On Wed, 2018-02-07 at 09:06 -0800, Tejun Heo wrote:
> On Tue, Feb 06, 2018 at 05:11:33PM -0800, Bart Van Assche wrote:
> > The following race can occur between the code that resets the timer
> > and completion handling:
> > - The code that handles BLK_EH_RESET_TIMER resets aborted_gstate.
> > - A completion occurs and blk_mq_complete_request() calls
> >   __blk_mq_complete_request().
> > - The timeout code calls blk_add_timer() and that function sets the
> >   request deadline and adjusts the timer.
> > - __blk_mq_complete_request() frees the request tag.
> > - The timer fires and the timeout handler gets called for a freed
> >   request.
> Can you see whether by any chance the following patch fixes the issue?

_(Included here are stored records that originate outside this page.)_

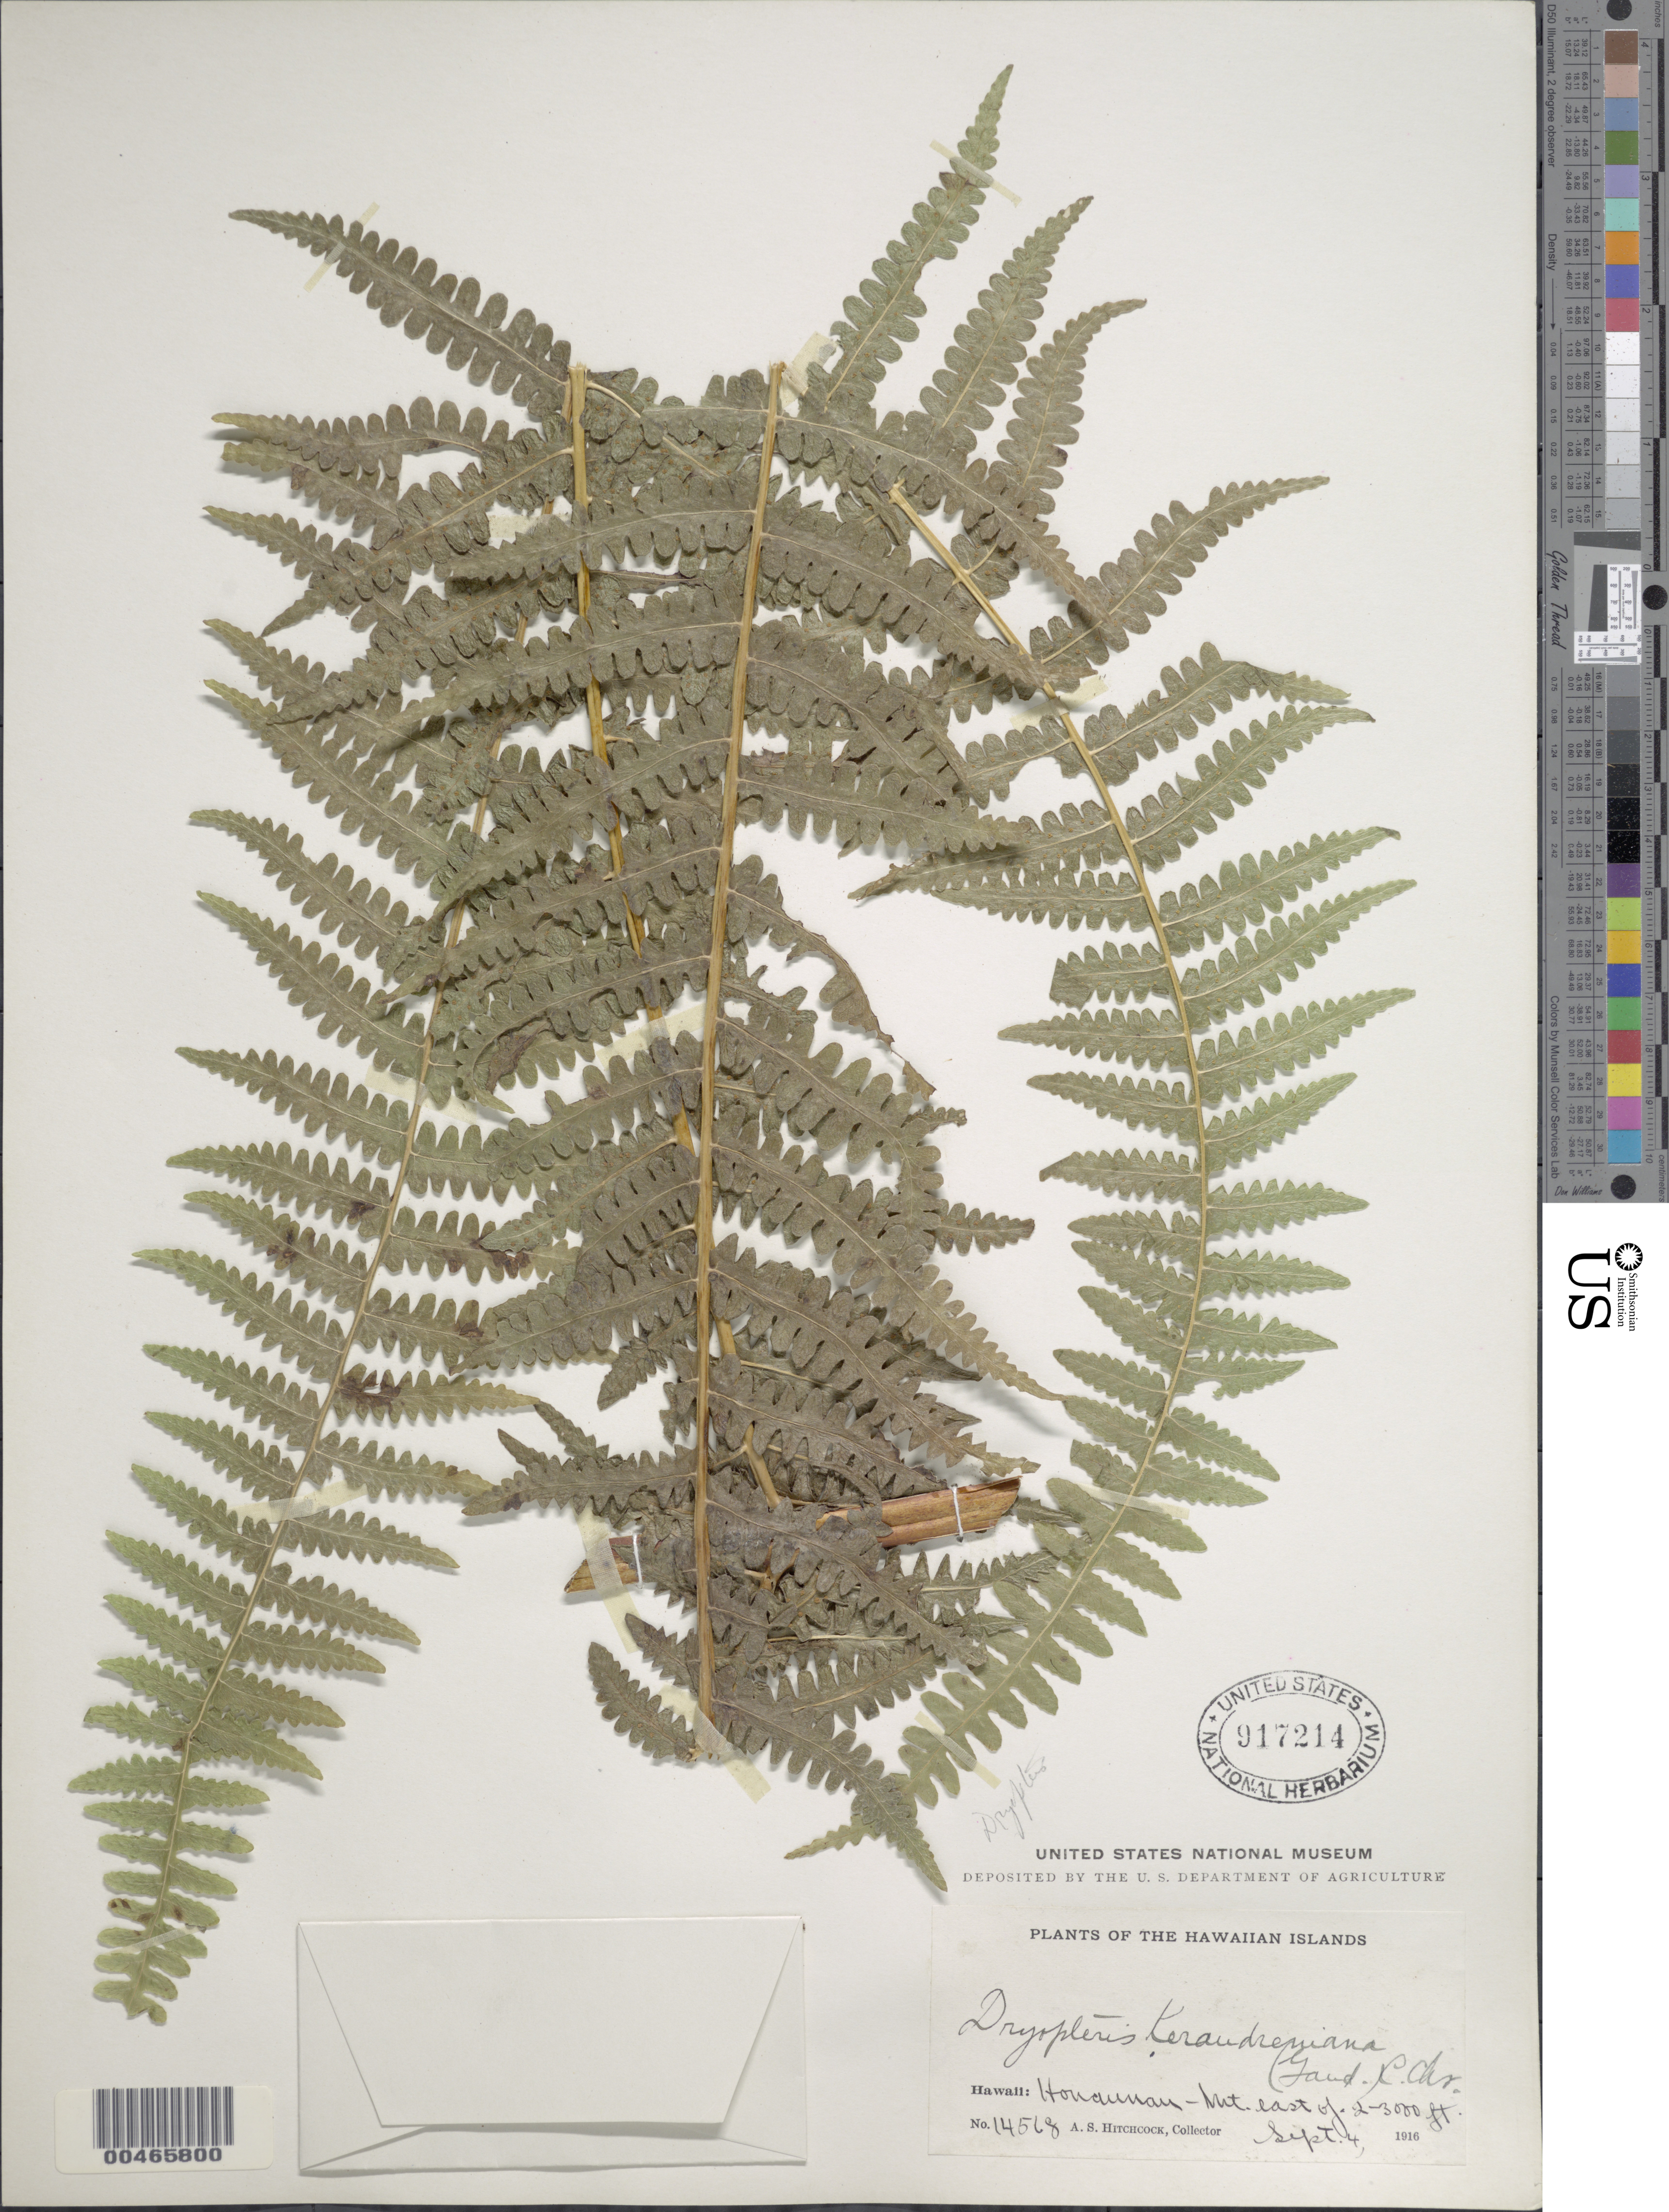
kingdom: Plantae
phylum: Tracheophyta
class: Polypodiopsida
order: Polypodiales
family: Thelypteridaceae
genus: Pseudophegopteris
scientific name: Pseudophegopteris keraudreniana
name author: (Gaudich.) Holttum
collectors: A. S. Hitchcock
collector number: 14568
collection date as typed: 4 Sep 1916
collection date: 1916-09-04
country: United States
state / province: Hawaii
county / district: Hawaii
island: Hawaii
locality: Honaunau-Mt. E of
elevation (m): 610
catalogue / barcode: US 917214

> If not, can you share the repro case?
> Thanks.
> diff --git a/block/blk-mq.c b/block/blk-mq.c
> index df93102..651d18c 100644
> --- a/block/blk-mq.c
> +++ b/block/blk-mq.c
> @@ -836,8 +836,8 @@ static void blk_mq_rq_timed_out(struct request *req, bool 
> reserved)
>                * ->aborted_gstate is set, this may lead to ignored
>                * completions and further spurious timeouts.
>                */
> -             blk_mq_rq_update_aborted_gstate(req, 0);
>               blk_add_timer(req);
> +             blk_mq_rq_update_aborted_gstate(req, 0);
>               break;
>       case BLK_EH_NOT_HANDLED:
>               break;

Hello Tejun,

Even with the above change I think that there is still a race between the
code that handles timer resets and the completion handler. Anyway, the test
with which I triggered these races is as follows:
- Start from what will become kernel v4.16-rc1 and apply the patch that adds
  SRP over RoCE support to the ib_srpt driver. See also the "[PATCH v2 00/14]

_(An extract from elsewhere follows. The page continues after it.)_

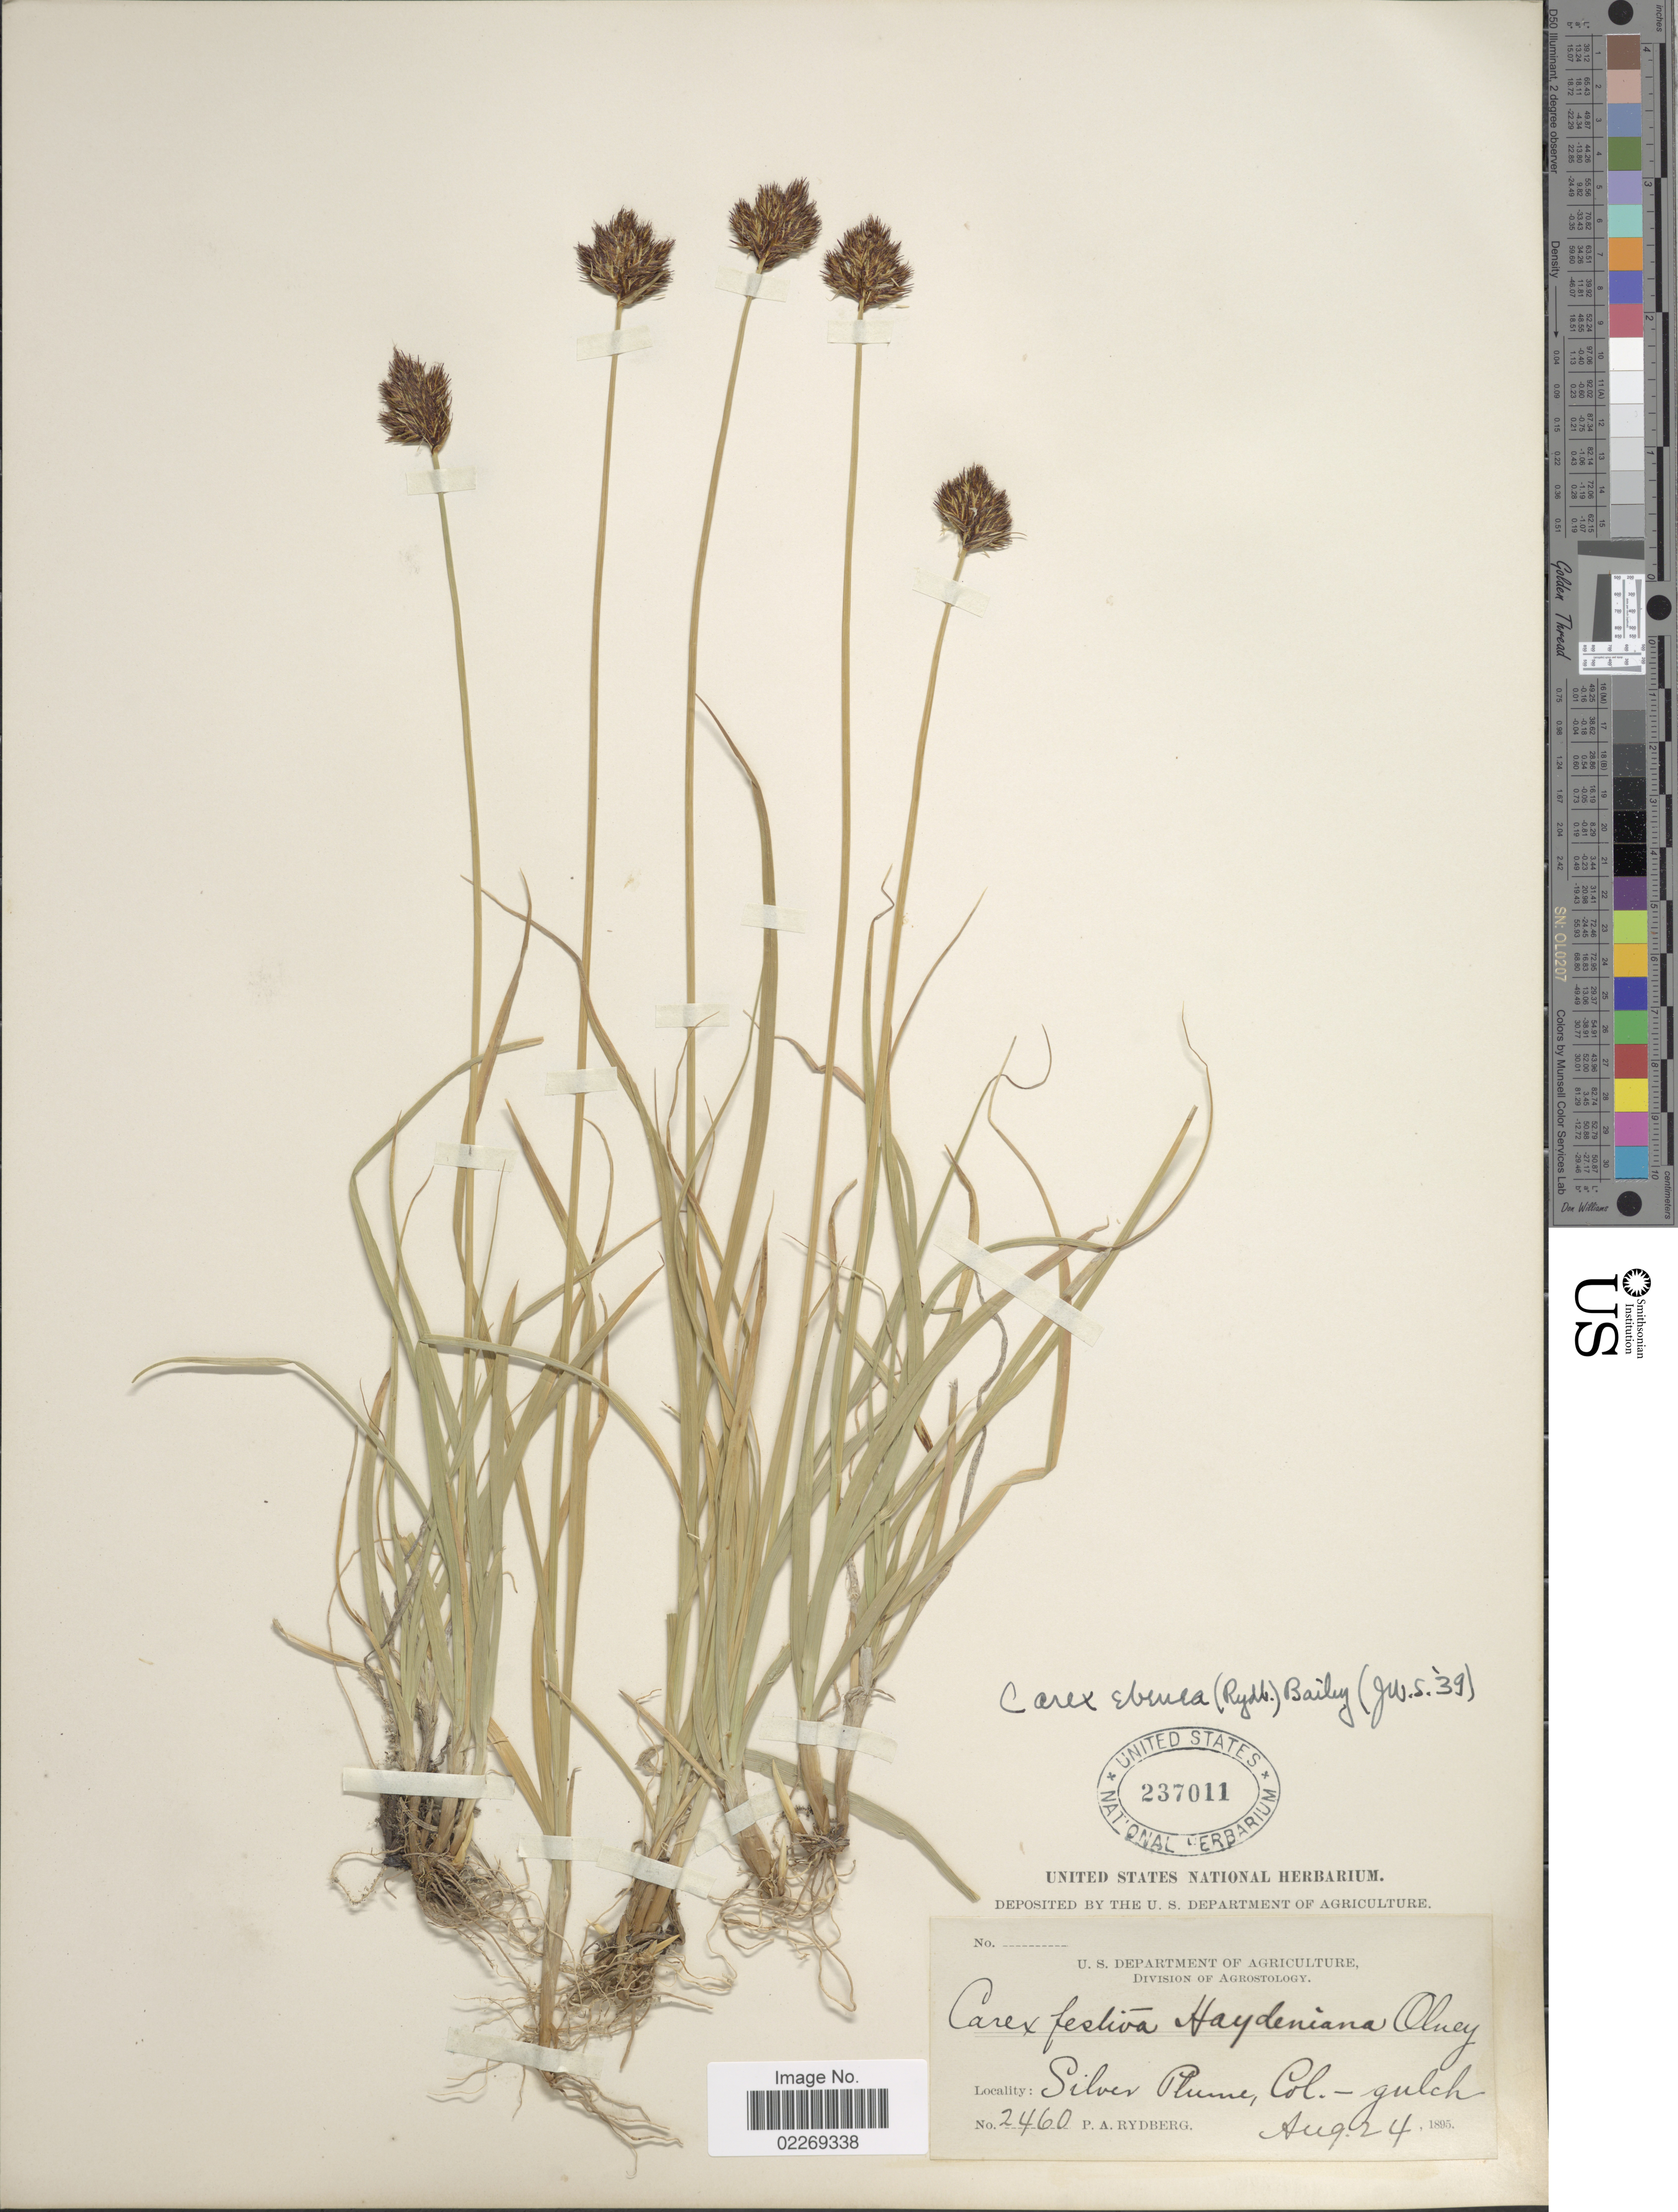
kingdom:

  IB/srpt: Add RDMA/CM support" patch series
- Apply my patch series that fixes a race between the SCSI error handler and
  SCSI transport recovery.
- Apply my patch series that improves the stability of the SCSI target core
- Build and install that kernel.
- Clone the following repository: https://github.com/bvanassche/srp-test.
- Run the following test:
  while true; do srp-test/run_tests -c -t 02-mq; done
- While the test is running, check whether or not something weird happens.
  Sometimes I see that scsi_times_out() crashes. Sometimes I see while running
  this test that a soft lockup is reported inside blk_mq_do_dispatch_ctx().

If you want I can share the tree on github that I use myself for my tests.